Захотелось вернуться в Париж, но Шабри был уже ближе. Мы вошли в прекрасный, просторный дом на самом краю села, почувствовав несказанный покой. Кто знал, что Шабри станет местом последнего сражения, данного армией генерала Вейгана незадолго до перемирия в Монтуаре! Мы очутились рядом с последним оплотом французской армии на пути бошей.
Бесконечное количество беглецов прошло в те дни через Шабри.
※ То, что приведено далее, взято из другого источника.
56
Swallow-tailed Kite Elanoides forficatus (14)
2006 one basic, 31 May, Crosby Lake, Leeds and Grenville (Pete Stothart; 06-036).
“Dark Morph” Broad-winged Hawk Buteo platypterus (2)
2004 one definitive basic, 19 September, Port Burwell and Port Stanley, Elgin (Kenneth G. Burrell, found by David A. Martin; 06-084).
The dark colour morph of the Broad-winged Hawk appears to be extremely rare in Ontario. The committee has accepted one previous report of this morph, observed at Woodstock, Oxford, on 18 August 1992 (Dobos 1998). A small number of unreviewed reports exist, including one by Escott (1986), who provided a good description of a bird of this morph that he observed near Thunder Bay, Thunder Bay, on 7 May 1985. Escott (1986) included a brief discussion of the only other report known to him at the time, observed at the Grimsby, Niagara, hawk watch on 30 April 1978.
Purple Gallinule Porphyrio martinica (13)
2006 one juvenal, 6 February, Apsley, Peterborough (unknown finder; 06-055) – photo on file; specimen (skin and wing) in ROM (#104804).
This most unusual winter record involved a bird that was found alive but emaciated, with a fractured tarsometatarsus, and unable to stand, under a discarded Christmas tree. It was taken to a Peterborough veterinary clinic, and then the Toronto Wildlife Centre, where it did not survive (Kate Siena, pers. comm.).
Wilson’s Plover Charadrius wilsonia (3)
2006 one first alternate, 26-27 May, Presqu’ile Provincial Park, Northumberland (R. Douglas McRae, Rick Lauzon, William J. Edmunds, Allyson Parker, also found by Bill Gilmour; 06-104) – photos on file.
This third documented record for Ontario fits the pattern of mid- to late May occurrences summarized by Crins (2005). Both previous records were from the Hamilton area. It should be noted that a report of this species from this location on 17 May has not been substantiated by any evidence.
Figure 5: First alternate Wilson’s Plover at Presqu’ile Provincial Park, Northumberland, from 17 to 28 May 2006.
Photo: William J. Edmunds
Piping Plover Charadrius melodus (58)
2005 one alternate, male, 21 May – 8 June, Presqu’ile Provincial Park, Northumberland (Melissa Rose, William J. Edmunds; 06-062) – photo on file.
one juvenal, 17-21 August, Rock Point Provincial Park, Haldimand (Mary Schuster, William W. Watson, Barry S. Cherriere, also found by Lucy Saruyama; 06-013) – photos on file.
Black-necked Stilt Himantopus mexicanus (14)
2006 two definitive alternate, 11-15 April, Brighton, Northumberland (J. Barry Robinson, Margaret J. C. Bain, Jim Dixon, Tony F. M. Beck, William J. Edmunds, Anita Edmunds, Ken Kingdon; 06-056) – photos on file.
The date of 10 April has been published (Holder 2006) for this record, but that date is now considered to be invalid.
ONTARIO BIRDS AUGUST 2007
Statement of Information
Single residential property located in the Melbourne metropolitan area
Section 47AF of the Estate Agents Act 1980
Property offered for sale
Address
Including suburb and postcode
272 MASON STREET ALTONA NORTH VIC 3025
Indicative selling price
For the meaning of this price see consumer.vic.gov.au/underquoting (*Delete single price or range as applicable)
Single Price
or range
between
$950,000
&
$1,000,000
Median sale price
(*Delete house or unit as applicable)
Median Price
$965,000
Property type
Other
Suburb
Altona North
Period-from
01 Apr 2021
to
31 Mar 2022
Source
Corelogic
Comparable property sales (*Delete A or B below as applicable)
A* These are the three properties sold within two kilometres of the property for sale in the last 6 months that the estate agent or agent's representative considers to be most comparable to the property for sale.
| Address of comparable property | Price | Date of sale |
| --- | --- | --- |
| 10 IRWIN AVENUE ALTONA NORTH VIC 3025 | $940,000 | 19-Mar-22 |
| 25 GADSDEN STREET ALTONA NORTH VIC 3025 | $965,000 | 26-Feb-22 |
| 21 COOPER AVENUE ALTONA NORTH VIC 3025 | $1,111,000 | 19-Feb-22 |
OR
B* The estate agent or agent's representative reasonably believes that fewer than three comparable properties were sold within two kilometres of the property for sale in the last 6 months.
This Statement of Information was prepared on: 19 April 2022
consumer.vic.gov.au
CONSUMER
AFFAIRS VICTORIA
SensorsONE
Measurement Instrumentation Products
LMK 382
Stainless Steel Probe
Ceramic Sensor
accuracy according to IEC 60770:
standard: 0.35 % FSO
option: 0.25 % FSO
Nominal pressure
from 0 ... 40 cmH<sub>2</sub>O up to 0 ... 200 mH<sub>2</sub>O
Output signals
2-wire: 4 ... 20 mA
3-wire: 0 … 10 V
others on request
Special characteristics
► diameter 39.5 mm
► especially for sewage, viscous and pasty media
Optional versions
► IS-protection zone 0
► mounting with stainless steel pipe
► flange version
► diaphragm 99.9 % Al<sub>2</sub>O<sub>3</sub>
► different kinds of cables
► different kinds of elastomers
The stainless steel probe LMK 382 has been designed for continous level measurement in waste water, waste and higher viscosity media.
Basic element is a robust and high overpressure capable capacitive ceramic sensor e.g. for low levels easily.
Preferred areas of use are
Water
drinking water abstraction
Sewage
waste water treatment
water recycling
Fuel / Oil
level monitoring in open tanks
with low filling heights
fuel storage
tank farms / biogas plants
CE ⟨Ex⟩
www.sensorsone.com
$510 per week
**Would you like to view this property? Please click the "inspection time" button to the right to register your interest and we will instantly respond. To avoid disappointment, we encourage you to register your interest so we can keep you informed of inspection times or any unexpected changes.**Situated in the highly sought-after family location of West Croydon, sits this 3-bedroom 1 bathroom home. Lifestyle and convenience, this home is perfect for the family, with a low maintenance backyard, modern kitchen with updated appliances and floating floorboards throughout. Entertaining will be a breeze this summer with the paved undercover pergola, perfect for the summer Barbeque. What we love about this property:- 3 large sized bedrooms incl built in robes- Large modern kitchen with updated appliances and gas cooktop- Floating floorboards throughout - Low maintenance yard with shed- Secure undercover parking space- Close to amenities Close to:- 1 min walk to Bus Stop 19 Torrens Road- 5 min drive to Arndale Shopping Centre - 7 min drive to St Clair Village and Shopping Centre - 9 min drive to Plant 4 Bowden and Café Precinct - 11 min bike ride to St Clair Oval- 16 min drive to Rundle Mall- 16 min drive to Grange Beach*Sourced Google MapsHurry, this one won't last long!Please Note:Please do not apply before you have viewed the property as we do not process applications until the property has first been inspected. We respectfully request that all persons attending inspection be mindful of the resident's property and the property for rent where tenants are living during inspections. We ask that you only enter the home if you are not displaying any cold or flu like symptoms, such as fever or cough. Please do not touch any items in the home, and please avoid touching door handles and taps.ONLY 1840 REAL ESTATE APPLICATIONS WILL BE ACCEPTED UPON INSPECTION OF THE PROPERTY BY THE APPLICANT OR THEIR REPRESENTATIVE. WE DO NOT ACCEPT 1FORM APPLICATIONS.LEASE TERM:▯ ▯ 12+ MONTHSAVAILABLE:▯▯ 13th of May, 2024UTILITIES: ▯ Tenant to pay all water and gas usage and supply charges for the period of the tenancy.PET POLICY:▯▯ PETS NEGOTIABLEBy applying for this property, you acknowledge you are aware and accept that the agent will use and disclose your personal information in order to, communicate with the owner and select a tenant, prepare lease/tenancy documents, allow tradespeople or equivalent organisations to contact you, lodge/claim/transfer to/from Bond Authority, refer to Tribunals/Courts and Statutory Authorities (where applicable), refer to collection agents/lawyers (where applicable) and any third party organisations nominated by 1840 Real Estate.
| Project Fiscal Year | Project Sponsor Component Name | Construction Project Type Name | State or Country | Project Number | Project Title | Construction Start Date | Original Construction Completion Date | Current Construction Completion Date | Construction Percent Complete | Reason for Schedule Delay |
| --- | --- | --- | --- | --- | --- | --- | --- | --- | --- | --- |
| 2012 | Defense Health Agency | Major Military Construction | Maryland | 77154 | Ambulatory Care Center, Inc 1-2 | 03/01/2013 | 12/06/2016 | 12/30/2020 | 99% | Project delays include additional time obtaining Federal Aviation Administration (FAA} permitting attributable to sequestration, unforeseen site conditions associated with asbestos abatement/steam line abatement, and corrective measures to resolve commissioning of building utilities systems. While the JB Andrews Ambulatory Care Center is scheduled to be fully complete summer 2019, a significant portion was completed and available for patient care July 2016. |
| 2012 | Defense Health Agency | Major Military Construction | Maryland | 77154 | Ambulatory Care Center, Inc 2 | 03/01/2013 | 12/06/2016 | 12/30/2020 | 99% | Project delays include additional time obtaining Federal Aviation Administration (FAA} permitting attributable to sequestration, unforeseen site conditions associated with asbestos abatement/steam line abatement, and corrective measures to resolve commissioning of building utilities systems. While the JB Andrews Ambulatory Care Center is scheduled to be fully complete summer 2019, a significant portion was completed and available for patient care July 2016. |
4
Много было солдат, пробиравшихся в одиночку или по двое-трое, – пыльных, усталых, голодных, с несчастными лицами. Они боялись всех, ведь их все бросили, начальство их либо удрало на машинах, либо оказалось уже в плену.
Как-то в сильную жару четверо чумазых рядовых сели в овражке перед нашим домом передохнуть. Жена моя вышла и спросила их, не хотят ли они пить. Затем вынесла им сперва воды, а потом и горячего кофе с белым хлебом. Из соседних домов выглядывали жители Шабри, потом к нам стали подходить, принесли еду. Постепенно образовалась целая толпа. Солдаты вслух, не стесняясь, кляли начальство, англичан, немцев – всех на свете! Какой-то старик, ветеран прошлой войны, начал их жестко упрекать, страсти разгорелись. Моя жена быстренько забрала кофейник и чашки, попрощалась со всеми и ушла в дом, а я остался.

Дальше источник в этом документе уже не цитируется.